Monday, February 11, 2008

Bush Comforts Tornado Victims

Those tornado victims in Tennessee are sure lucky to have a president like President Bush. He took time out of his busy schedule to go down there and comfort them--and he isn't even running for re-election.

More evidence that although he it tough, he is compassionate.

By the way, it looks like they are going to put those 5 terrorists on trial in Guantanamo. Ha ha. They don't have a chance! They already confessed to everything!

I love America. We always win.

Sunday, February 03, 2008

Hillary and Obama Hate Each Other So Much

I got a kick out of watching that California debate between Hillary and Obama. They hate each other so much. You could tell that Hillary was wishing that Bill weren't so geriactric so he could kick Obama's skinny ass. And Obama, you could tell that he wanted to hand Hillary a broom so she could fly away. Ha Ha Ha. She is so devisive and he is so inexperienced for the job.

There is no way around it. President Huckabee.

Tuesday, January 29, 2008

The State of the Union was Spot-on!

The State of the Union address last night was a work of art. Every time the camera focused on those Democrats in the audience you could see the guilt all over their faces. They were ashamed to be there, what with their pork barrel projects and do-nothing work ethic.

As Bush repeatedly pointed out how they have screwed up, congress looked like a scolded child listening to a speech by a renaissance genius like Leonardo Da Vinci.

Oh, our only hope is Jeb. Otherwise, this is the last Bush State of the Union for a while.

Pray for the USA.

Monday, January 21, 2008

Are We Ready For A Mormon In the White House?

According to the Mormons, who are also known as the "ladder day saints" on account of they will need one heck of a ladder to reach Heaven, the angel Macaroni visited a man named Joseph Smith and gave him golden tablets with the Book of Mormon printed on them.

He promptly lost them.

I don't think we need anyone from such a scatterbrained religion in the White House at this time. Imagine this scenario:

President Romney: Drop the big one on Iraq!
Advisor: But Mr. President we have troops there.
President Romney: Oops! My bad. I meant Iran.

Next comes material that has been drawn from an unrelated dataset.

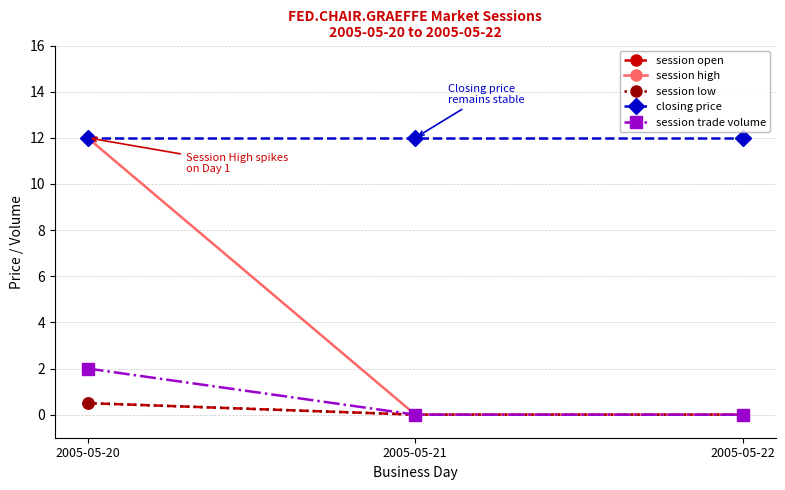

What is the total value across all series at 2005-05-21?

12.0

Sorry. I will vote for Romney when they find those golden tablets. We still have plenty of good Republican candidates. We'll get the white house.

Sunday, January 06, 2008

Is America Ready for A Black or a Woman President?

The question in the title is actually a misnomer. Really the answer is this: It depends on who. Sure it is possible to have an African American or a Woman president. I will be the first to admit, some women, like my mother, are even smarter than men! Some African Americans excel in areas other than music and sports.

Hillary Clintion? I don't think so. She wasn't very smart when she chose her husband, was she?

Barack Obama? (rhymes with Osama), I don't think so. He couldn't even make a free throw. If he was so smart, then why did he move from Hawaii to Illinois?!

Ann Coulter would be a perfect president, she would be a breath of fresh air, and she is pretty as well! Unfortunately, she has too much job security. Yes, I guess it is possible to do your job too well.

My nomination would be for Condi Rice. She is going to be sending out resumes soon, and she has proven that she is top-notch. Her record speaks for itself. Plus, did anyone notice? She is black and a woman.

Yes, we are ready for an African American and a women in the oval office!